= Document passage =
The projects below support research work in the department of Marine Meteorology and make use of our Flexible Ocean and Climate Model Infrastructure (FOCI, link).
Last update: August 18, 2020




Description: The research topic of ROADMAPsurstat is the role of the ocean surface state and atmosphere-ocean interactions for climate variability and future projections of impact-relevant weather and climate extreme events.
The general scientific aim of ROADMAP it to deepen our understanding of how the northern hemisphere ocean surface state and ocean dynamics influence the extratropical atmospheric circulation, as well as associated impact-relevant weather and climate extremes across time scales under both present day and future climate conditions.

= Tasks and exercises =
1. Do the following statements agree with the Marine Meteorology passage? For each, answer yes or no and quote the words that decide it. (a) The projects make use of the FOCI model infrastructure. (b) The page was last updated in 2021. (c) ROADMAP concerns the southern hemisphere ocean surface state.
2. Could you carry the Marine Meteorology passage further, picking up right after its last sentence?

= Saved entries =
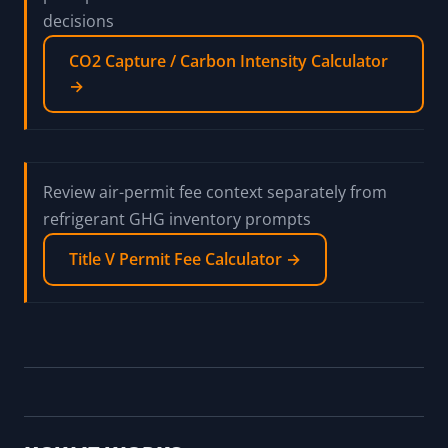
decisions
CO2 Capture / Carbon Intensity Calculator
→
Review air-permit fee context separately from
refrigerant GHG inventory prompts
Title V Permit Fee Calculator →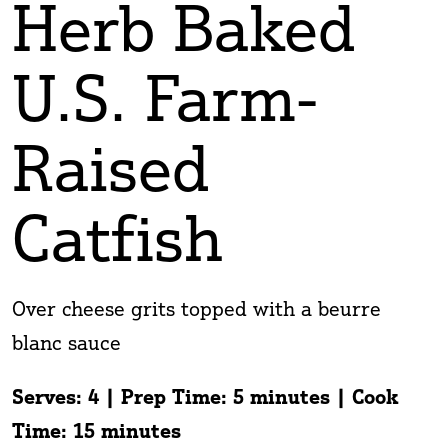
Herb Baked
U.S. Farm-
Raised
Catfish
Over cheese grits topped with a beurre
blanc sauce
Serves: 4 | Prep Time: 5 minutes | Cook
Time: 15 minutes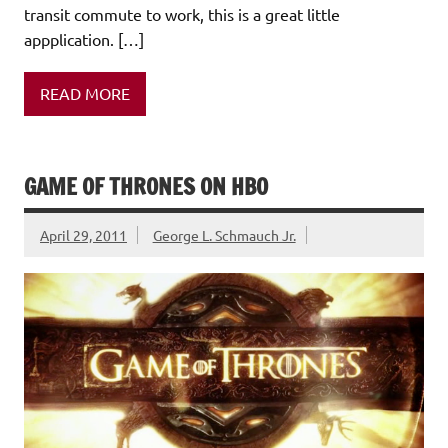
transit commute to work, this is a great little
appplication. […]
READ MORE
GAME OF THRONES ON HBO
April 29, 2011
George L. Schmauch Jr.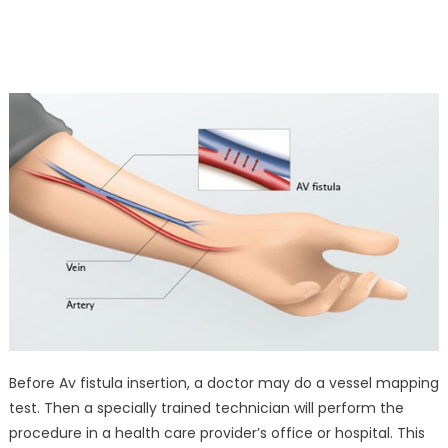
Before Av fistula insertion, a doctor may do a vessel mapping
test. Then a specially trained technician will perform the
procedure in a health care provider’s office or hospital. This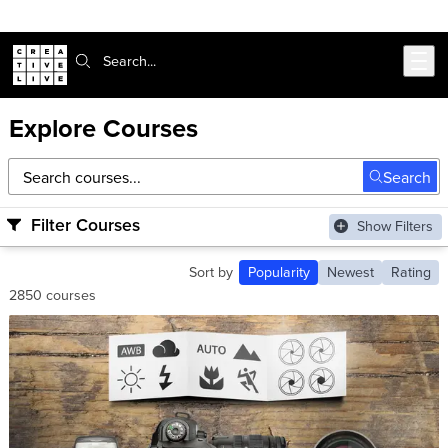
Skip to main content
Search:
Explore Courses
Search courses
Search
Filter Courses
Show Filters
Sort by
Popularity
Newest
Rating
2850 courses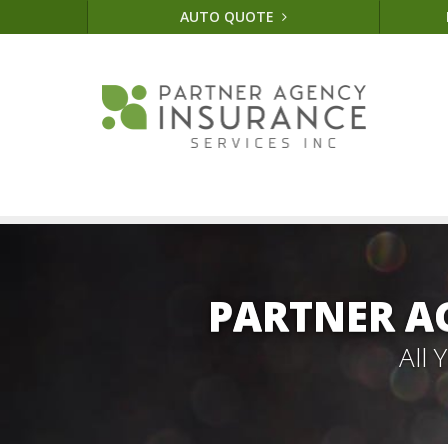
AUTO QUOTE
PARTNER A
All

= Answers in order =
1.
(a) Yes: "make use of our Flexible Ocean and Climate Model Infrastructure"
(b) No: "Last update: August 18, 2020"
(c) No: "the northern hemisphere ocean surface state"

2.
Within the framework of ROADMAPsurstat GEOMAR is leading work package 4 which is dedicated to investigate the role of the Northern Hemisphere ocean surface state (SST and sea ice) for driving impact-relevant atmospheric extremes, such as atmospheric and marine heat waves and droughts, including compound weather extremes and Mediterranean mesoscale cyclones. Both are large-scale natural variability modes and also climate-change induced anomalies will be considered.
Additionally, GEOMAR will contribute to work package 1 and 3. The focus of work package 1 is the impact of the ocean circulation, especially the Atlantic Meridional Overturning Circulation, on large-scale sea surface temperature (SST) patterns. This work package it therefore closely linked to work package 4. The underlying research question for work package 3 are: How and on which time scales do extratropical ocean-atmosphere interactions control the tropospheric eddy-driven jets, cyclone variability (storm track), blocking events and the associated dynamical link to extreme conditions; and also how such controls can be modified by global warming.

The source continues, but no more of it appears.